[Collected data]
________________________________________

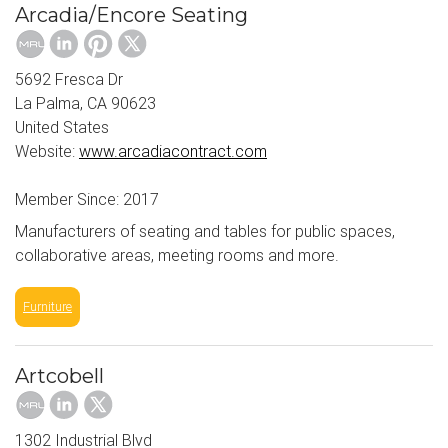
Arcadia/Encore Seating
5692 Fresca Dr
La Palma, CA 90623
United States
Website:
www.arcadiacontract.com
Member Since: 2017
Manufacturers of seating and tables for public spaces,
collaborative areas, meeting rooms and more.
Furniture
Artcobell
1302 Industrial Blvd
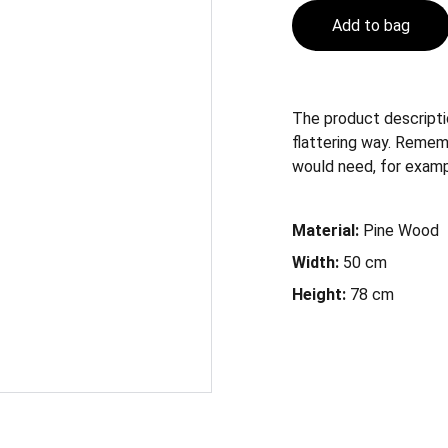
Add to bag
The product descriptio
flattering way. Remem
would need, for example
Material:
Pine Wood
Width:
50 cm
Height:
78 cm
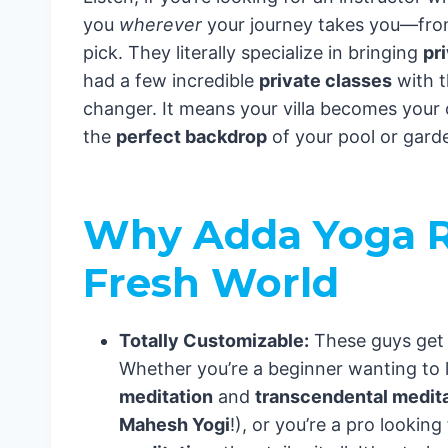
you
wherever
your journey takes you—fr
pick. They literally specialize in bringing
pr
had a few incredible
private classes
with t
changer. It means your villa becomes you
the
perfect backdrop
of your pool or gard
Why Adda Yoga R
Fresh World
Totally Customizable:
These guys get t
Whether you’re a beginner wanting to 
meditation
and
transcendental medit
Mahesh Yogi
!), or you’re a pro lookin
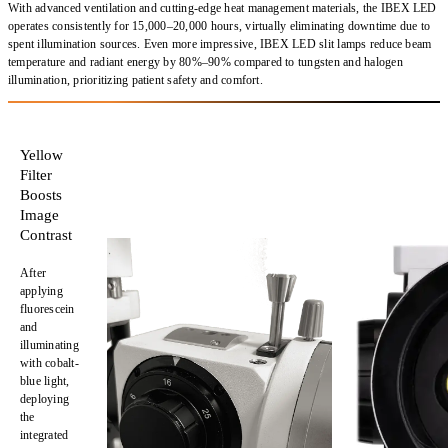
With
advanced ventilation
and
cutting-edge heat management materials
, the IBEX LED
operates consistently for
15,000–20,000 hours
, virtually eliminating downtime due to
spent illumination sources. Even more impressive, IBEX LED
slit lamps reduce beam
temperature and radiant energy
by
80%–90% compared to tungsten and halogen
illumination
, prioritizing
patient safety and comfort
.
Yellow
Filter
Boosts
Image
Contrast
After
applying
fluorescein
and
illuminating
with cobalt-
blue light,
deploying
the
integrated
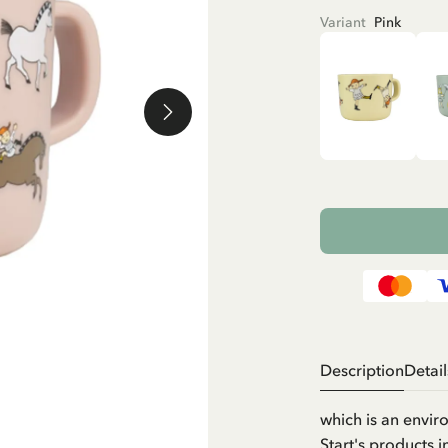
Variant
Pink
Description
Detail
which is an envir
Start's products 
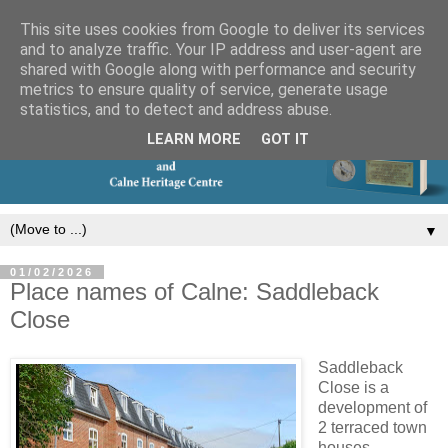
This site uses cookies from Google to deliver its services
and to analyze traffic. Your IP address and user-agent are
shared with Google along with performance and security
metrics to ensure quality of service, generate usage
statistics, and to detect and address abuse.
LEARN MORE
GOT IT
▼
01/02/2026
Place names of Calne: Saddleback
Close
Saddleback
Close is a
development of
2 terraced town
houses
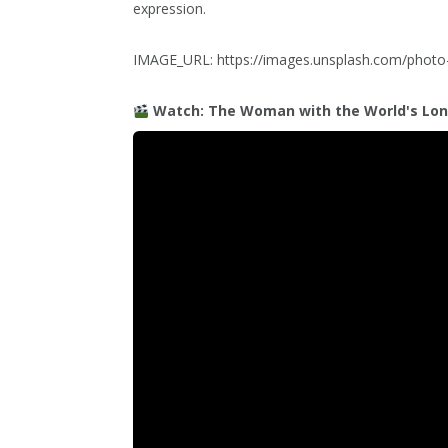
expression.
IMAGE_URL: https://images.unsplash.com/pho
Watch: The Woman with the World's Lon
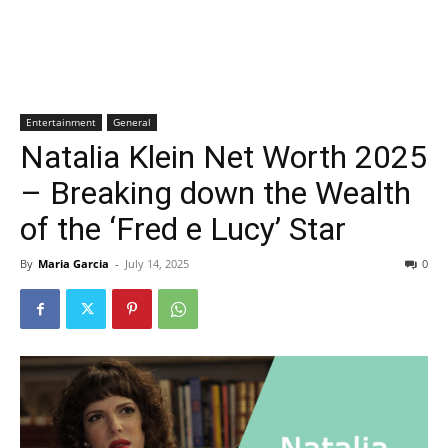
Entertainment
General
Natalia Klein Net Worth 2025
– Breaking down the Wealth
of the ‘Fred e Lucy’ Star
By
Maria Garcia
-
July 14, 2025
0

________________________________________

TASK DESCRIPTION: No pictures belong in the copy; output every record exactly.

ANSWER:
Arcadia/Encore Seating
5692 Fresca Dr
La Palma, CA 90623
United States
Website:
www.arcadiacontract.com
Member Since: 2017
Manufacturers of seating and tables for public spaces,
collaborative areas, meeting rooms and more.
Furniture
Artcobell
1302 Industrial Blvd
Add to bag
The product descriptio
flattering way. Remem
would need, for example
Material:
Pine Wood
Width:
50 cm
Height:
78 cm
you
wherever
your journey takes you—fr
pick. They literally specialize in bringing
pr
had a few incredible
private classes
with t
changer. It means your villa becomes you
the
perfect backdrop
of your pool or gard
Why Adda Yoga R
Fresh World
Totally Customizable:
These guys get t
Whether you’re a beginner wanting to 
meditation
and
transcendental medit
Mahesh Yogi
!), or you’re a pro lookin
With
advanced ventilation
and
cutting-edge heat management materials
, the IBEX LED
operates consistently for
15,000–20,000 hours
, virtually eliminating downtime due to
spent illumination sources. Even more impressive, IBEX LED
slit lamps reduce beam
temperature and radiant energy
by
80%–90% compared to tungsten and halogen
illumination
, prioritizing
patient safety and comfort
.
Yellow
Filter
Boosts
Image
Contrast
After
applying
fluorescein
and
illuminating
with cobalt-
blue light,
deploying
the
integrated
Variant
Pink
Description
Detail
which is an envir
Start's products 
This site uses cookies from Google to deliver its services
and to analyze traffic. Your IP address and user-agent are
shared with Google along with performance and security
metrics to ensure quality of service, generate usage
statistics, and to detect and address abuse.
LEARN MORE
GOT IT
▼
01/02/2026
Place names of Calne: Saddleback
Close
Saddleback
Close is a
development of
2 terraced town
houses
expression.
IMAGE_URL: https://images.unsplash.com/pho
Watch: The Woman with the World's Lon
Entertainment
General
Natalia Klein Net Worth 2025
– Breaking down the Wealth
of the ‘Fred e Lucy’ Star
By
Maria Garcia
-
July 14, 2025
0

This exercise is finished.